After dethroning the previously undefeated Harvard Crimson, No. 9 BC entered Friday night’s matchup against the Fighting Irish (8-5-2, 4-2-2 Big Ten) looking to extend its already impressive winning streak to an eight-game stretch. Notre Dame, on the other hand, tried to play spoiler on BC’s home ice as it sought to get back onto the winning column after losing its previous three contests.
The first frame of play was uncharacteristically quiet for the two high-flying offenses, as no shots threatened either goaltender until around halfway through the period. From there, both teams exchanged shot after shot, but neither squad found the back of the net.
While goal scoring might have been absent in the first period, the physicality was all present, as one might expect from the two powerhouse rivals. A crowd-pleasing open ice hit from BC’s Michael Karow was enough to break the floodgates for both benches, as hits flew back and forth throughout the rest of the period.
An action-packed second frame proved to tell a much different story, though. It was marked by a plethora of one-man advantages with a combined 10 penalty minutes in the period. It was the Eagles who capitalized, however, and they put together an onslaught of opportunities, finding a path to the back of the net on power plays, even strength, and even shorthanded occasions.
Just two minutes in, BC was able to capitalize on a sloppy Notre Dame penalty, which paved the road for Julius Mattila’s fifth goal of the season. David Cotton deflected Logan Hutsko’s pass from the left corner into the slot, providing Mattila with a perfect opportunity as he ripped a low shot past Fighting Irish goaltender Cale Morris’ glove side.
The Fighting Irish came up empty-handed even after being granted two back-to-back power play opportunities of their own immediately thereafter. A few stingy BC defensive stands take credit for this lack of scoring, which, as indicated by the final scoreboard, played a consistent lockdown game throughout the entire matchup.
Halfway through that same period, BC’s continued application of pressure in the Notre Dame zone ended up in a couple of forced turnovers, one of which resulted in Hutsko’s seventh tally of the season. He picked up a deflection at the top of the crease and doubled the Eagles’ lead with a chip into the top shelf right above Morris’ glove side.

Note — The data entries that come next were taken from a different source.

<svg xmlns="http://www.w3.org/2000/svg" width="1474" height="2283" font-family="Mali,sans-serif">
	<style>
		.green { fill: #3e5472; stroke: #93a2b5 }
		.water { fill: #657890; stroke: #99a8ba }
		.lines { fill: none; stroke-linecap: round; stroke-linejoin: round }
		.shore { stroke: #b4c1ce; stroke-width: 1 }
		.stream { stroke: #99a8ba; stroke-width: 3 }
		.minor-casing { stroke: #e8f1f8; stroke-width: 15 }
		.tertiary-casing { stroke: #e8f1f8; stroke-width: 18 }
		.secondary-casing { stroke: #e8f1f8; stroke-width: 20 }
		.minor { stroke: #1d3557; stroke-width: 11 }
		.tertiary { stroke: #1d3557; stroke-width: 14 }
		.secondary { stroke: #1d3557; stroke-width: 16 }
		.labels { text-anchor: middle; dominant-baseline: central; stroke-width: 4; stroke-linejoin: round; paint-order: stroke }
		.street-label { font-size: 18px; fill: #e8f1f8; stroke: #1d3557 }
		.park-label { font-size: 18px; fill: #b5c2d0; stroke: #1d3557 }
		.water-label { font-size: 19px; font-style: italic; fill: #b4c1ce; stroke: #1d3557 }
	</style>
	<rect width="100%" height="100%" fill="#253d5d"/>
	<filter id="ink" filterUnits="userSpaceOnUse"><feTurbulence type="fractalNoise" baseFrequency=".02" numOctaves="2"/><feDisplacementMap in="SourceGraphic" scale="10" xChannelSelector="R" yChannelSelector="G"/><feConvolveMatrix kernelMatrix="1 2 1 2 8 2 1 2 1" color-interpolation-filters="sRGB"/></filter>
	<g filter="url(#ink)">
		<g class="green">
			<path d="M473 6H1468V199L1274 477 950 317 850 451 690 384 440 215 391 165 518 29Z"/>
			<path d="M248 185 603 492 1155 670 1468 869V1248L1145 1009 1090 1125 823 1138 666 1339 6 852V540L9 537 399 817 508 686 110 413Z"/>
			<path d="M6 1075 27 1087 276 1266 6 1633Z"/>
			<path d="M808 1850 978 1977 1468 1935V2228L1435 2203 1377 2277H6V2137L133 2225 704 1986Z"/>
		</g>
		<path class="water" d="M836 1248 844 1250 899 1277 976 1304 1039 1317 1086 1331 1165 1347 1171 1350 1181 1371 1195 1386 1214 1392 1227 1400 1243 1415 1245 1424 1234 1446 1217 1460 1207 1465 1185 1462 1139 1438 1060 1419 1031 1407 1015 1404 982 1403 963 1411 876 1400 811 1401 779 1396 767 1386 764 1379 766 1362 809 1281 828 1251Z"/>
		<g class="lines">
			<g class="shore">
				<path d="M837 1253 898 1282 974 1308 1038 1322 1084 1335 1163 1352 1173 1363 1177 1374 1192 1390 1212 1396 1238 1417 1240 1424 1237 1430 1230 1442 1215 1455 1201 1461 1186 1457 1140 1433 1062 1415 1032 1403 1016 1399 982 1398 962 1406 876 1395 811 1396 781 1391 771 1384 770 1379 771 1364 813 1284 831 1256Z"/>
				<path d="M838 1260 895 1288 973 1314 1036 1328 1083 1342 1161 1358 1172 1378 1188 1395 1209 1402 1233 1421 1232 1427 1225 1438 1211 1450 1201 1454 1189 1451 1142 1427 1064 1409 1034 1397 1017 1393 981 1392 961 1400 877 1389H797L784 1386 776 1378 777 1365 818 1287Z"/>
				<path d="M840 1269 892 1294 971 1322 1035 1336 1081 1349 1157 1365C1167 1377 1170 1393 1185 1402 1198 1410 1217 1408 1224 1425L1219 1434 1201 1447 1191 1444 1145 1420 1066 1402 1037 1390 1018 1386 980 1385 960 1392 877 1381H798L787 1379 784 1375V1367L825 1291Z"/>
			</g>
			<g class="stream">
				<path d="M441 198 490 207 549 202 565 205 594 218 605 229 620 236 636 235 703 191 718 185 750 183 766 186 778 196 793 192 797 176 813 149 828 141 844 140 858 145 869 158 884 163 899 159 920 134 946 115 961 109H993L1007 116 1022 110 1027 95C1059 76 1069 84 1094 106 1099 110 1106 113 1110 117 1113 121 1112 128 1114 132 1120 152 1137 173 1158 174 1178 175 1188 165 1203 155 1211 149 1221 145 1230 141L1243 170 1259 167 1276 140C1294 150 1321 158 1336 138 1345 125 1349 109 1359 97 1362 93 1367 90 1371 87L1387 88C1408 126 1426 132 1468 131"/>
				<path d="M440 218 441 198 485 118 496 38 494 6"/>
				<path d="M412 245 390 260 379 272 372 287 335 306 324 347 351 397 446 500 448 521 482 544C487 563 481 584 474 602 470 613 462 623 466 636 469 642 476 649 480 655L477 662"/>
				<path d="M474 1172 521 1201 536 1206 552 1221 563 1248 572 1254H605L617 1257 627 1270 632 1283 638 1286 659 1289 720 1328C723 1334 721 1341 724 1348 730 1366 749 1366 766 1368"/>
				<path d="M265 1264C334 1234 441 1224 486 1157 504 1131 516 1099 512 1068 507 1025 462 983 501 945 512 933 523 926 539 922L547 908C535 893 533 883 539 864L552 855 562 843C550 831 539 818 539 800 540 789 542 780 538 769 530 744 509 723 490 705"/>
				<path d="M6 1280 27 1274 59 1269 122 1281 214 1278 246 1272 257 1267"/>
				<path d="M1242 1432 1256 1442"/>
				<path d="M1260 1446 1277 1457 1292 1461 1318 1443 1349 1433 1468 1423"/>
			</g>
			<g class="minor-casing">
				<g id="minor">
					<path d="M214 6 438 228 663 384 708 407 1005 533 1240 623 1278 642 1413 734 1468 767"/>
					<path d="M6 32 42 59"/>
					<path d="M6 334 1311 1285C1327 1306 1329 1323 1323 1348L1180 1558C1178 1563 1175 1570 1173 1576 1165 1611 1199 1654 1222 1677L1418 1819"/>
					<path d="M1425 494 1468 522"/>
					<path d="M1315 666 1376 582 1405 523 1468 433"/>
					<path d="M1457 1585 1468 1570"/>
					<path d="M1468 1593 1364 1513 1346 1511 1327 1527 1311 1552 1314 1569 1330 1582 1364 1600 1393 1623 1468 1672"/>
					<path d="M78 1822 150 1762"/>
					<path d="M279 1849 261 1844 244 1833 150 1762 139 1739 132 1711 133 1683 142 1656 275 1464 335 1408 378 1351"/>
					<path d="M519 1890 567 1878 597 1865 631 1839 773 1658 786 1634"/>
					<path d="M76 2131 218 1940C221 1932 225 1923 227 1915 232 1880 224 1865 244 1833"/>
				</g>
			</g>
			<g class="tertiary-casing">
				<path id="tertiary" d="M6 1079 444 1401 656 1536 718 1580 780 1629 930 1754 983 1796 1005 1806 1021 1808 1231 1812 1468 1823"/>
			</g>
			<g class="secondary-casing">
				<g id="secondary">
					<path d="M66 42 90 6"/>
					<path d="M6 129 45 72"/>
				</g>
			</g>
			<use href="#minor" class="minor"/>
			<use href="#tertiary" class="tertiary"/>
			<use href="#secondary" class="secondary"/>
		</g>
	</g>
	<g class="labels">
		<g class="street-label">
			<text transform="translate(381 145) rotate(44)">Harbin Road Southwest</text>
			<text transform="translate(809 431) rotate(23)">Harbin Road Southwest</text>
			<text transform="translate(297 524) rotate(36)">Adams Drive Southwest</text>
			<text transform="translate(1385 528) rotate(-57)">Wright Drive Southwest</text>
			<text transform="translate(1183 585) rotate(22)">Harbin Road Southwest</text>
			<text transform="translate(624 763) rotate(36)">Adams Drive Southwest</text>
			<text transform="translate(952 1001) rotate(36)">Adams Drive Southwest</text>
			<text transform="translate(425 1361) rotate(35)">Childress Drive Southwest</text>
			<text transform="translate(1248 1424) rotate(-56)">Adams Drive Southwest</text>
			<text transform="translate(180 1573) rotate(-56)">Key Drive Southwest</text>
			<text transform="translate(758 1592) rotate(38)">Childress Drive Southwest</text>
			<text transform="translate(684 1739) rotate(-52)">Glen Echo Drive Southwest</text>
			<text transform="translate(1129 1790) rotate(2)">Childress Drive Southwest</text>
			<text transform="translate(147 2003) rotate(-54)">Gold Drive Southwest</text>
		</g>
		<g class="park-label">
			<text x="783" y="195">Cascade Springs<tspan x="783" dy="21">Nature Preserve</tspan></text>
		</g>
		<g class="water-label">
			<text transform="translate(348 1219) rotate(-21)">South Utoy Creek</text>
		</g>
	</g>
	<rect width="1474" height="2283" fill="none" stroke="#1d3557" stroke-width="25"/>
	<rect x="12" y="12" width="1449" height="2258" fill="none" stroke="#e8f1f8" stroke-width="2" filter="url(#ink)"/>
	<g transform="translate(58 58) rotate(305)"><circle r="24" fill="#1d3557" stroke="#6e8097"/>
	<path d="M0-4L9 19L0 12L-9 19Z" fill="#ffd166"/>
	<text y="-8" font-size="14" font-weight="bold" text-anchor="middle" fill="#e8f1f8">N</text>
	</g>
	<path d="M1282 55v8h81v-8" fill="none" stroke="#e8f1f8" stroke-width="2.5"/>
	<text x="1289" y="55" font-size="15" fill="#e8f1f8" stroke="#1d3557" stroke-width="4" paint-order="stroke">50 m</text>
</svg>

The goal scoring did not slow down from there. The Eagles’ penalty kill unit did more than just protect its earlier 1-0 lead––it actually proved strong enough to even extend the lead after Graham McPhee’s second penalty of the night. A shorthanded 2-on-1 opportunity resulted in a Patrick Giles snipe, as he fired a bottle-popping wrister right above Morris’ blocker. Just like that, the Eagles found themselves with a comfortable three-goal lead over one of the nation’s top squads.

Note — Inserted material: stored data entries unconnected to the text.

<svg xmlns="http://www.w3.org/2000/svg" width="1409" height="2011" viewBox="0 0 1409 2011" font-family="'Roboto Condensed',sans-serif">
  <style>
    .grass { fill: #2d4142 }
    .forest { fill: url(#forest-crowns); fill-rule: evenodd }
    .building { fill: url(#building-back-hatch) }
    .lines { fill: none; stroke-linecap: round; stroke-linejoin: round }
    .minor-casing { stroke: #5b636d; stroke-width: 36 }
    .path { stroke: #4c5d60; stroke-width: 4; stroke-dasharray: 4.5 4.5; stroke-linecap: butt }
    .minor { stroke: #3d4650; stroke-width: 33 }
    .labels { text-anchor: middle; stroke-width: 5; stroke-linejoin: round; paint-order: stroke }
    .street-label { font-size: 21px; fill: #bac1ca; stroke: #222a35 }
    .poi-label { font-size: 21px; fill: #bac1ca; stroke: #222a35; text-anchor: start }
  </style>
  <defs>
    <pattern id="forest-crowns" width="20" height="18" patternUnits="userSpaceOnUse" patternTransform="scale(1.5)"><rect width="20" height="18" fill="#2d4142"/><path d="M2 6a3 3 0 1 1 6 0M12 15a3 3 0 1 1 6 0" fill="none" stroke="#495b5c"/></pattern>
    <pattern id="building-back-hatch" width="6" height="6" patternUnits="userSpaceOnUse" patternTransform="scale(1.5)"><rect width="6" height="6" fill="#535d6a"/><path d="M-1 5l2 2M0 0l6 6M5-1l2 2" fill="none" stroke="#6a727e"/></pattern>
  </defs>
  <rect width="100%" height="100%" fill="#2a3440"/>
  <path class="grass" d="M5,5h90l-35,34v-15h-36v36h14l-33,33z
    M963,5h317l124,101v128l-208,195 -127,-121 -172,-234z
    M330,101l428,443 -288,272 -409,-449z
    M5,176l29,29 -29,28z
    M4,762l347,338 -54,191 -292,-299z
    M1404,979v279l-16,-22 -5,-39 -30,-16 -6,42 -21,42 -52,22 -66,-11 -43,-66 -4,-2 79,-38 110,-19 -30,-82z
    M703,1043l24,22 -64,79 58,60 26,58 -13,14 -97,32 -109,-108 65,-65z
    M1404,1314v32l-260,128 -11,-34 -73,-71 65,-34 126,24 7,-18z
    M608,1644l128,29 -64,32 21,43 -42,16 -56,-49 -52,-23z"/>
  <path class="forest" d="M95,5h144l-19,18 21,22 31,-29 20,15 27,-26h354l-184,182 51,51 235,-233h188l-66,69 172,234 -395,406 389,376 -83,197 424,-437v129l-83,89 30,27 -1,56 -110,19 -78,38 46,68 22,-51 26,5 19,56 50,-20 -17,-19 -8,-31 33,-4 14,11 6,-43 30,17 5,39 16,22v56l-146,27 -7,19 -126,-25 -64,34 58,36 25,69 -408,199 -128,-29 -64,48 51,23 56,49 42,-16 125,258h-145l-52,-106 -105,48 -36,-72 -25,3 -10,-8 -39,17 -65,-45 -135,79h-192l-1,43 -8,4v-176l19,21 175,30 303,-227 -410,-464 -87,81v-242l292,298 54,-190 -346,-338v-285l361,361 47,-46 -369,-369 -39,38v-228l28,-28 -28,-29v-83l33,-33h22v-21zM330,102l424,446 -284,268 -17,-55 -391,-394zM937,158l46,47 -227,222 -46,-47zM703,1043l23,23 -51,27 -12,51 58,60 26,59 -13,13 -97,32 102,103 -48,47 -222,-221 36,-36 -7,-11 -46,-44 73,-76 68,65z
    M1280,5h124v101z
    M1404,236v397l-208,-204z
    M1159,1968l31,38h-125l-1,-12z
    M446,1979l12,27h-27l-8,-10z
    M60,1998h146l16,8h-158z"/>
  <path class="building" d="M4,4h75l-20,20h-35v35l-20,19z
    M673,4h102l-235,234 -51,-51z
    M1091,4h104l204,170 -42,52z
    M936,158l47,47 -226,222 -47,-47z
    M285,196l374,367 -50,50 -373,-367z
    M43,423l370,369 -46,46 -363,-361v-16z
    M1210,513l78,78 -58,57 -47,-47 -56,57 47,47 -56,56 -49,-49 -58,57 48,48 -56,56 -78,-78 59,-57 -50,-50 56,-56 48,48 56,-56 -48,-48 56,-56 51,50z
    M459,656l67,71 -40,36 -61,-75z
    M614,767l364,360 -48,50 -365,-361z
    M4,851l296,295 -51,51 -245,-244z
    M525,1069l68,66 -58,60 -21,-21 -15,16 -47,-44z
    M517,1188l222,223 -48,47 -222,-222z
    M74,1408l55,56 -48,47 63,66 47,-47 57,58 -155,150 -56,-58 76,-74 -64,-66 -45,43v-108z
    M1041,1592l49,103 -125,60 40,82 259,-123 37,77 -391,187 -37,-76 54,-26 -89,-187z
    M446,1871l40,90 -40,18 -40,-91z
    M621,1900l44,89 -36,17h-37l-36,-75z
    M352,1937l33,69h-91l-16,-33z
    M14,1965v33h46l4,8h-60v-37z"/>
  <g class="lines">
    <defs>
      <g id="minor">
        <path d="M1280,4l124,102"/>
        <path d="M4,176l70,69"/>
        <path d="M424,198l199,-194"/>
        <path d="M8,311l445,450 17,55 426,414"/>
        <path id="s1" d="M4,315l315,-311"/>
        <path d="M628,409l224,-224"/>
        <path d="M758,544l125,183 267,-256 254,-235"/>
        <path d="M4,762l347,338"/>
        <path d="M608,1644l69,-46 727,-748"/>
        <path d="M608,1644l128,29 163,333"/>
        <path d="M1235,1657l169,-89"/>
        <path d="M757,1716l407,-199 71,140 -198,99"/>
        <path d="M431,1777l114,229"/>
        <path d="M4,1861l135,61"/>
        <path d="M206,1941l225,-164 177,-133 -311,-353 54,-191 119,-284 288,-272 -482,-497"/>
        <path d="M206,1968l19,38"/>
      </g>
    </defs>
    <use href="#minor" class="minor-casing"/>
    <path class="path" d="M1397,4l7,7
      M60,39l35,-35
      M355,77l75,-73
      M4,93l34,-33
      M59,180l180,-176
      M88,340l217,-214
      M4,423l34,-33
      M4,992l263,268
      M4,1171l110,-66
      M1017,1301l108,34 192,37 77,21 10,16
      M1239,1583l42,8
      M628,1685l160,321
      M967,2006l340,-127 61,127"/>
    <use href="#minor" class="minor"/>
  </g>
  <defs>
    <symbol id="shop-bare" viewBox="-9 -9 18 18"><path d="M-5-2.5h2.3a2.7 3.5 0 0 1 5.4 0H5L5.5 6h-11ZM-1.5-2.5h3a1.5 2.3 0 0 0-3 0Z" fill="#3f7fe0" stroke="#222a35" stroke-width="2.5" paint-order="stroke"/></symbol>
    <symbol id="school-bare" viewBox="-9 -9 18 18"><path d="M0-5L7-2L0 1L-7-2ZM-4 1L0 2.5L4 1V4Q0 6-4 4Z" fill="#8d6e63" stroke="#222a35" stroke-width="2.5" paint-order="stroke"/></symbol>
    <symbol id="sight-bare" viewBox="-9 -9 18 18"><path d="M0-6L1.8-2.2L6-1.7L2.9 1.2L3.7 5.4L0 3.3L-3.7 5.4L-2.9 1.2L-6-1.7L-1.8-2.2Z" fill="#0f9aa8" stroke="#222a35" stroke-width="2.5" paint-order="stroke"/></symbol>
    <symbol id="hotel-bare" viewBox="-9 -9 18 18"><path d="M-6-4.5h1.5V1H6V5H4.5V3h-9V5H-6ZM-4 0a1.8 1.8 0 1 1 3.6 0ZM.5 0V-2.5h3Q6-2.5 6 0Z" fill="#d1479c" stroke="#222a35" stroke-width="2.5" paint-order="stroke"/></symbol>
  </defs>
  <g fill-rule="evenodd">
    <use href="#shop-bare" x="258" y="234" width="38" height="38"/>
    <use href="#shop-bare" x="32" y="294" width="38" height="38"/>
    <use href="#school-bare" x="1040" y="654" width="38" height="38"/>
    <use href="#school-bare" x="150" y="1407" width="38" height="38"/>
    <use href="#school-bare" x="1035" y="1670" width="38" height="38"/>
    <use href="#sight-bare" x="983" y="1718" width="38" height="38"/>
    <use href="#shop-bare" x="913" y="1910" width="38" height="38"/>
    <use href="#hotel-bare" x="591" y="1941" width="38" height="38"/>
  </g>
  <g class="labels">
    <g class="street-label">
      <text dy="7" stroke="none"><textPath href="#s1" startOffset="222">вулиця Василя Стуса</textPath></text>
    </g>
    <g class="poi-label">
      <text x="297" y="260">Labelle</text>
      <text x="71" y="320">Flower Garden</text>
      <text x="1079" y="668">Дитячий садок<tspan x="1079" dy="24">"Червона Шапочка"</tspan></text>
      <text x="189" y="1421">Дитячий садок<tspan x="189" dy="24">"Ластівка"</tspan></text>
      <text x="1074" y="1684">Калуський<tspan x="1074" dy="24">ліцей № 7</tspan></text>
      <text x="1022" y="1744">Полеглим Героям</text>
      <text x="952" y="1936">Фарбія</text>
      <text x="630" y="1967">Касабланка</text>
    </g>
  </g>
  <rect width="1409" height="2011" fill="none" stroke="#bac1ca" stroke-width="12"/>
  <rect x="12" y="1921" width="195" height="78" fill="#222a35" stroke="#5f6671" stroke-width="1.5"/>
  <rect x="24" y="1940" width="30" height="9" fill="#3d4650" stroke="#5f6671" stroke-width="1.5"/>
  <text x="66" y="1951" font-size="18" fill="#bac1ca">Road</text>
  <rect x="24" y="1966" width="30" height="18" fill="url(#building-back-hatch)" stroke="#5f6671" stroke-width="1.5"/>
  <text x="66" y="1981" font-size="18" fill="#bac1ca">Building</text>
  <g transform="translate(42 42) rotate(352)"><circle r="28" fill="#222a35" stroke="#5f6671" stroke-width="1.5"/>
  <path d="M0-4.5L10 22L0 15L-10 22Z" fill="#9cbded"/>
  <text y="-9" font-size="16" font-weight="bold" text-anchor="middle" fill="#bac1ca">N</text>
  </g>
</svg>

BC’s top line––Cotton, Hutsko, and Mattila––combined for a five-point effort on the night, as Hutsko builds onto his 10-game point streak. Cotton is just one goal away from registering the 50th of his career.
Nonetheless, despite surpassing BC’s shot totals and even dominating the puck possession game, Notre Dame simply could not develop any type of response, not only throughout the second period, but for the rest of the night. Much of the credit for Notre Dame’s low-scoring affair goes to the red hot Spencer Knight, whose presence in between the pipes has played an integral role in the Eagles’ recent success.
Knight generated half of his 26 saves during that fast-paced second frame alone, including two breakaway denials that could have easily put Notre Dame back in the game. The Fighting Irish created opportunities at a consistent enough rate all night long––a narrative that the lopsided scoreboard did not tell.
Knight made his presence known, however, posting his fourth shutout in 14 starts thus far in the season, building on his already dominant save percentage.
A fourth goal from Cotton in the bottom half of the final frame was the icing on the cake for the Eagles––he flicked a wrist shot clean past Morris, putting the game far out of reach with just seven and a half minutes left to play.
From the opening face-off all the way down to the final buzzer, it seemed that BC was determined to cap off what proved to be another statement win. With national attention on a matchup between these two top-10 teams, the Eagles proved their worth. Keep a lookout for yet another jump in BC’s ranking, as they continue to climb to the top of the Hockey East standings as well.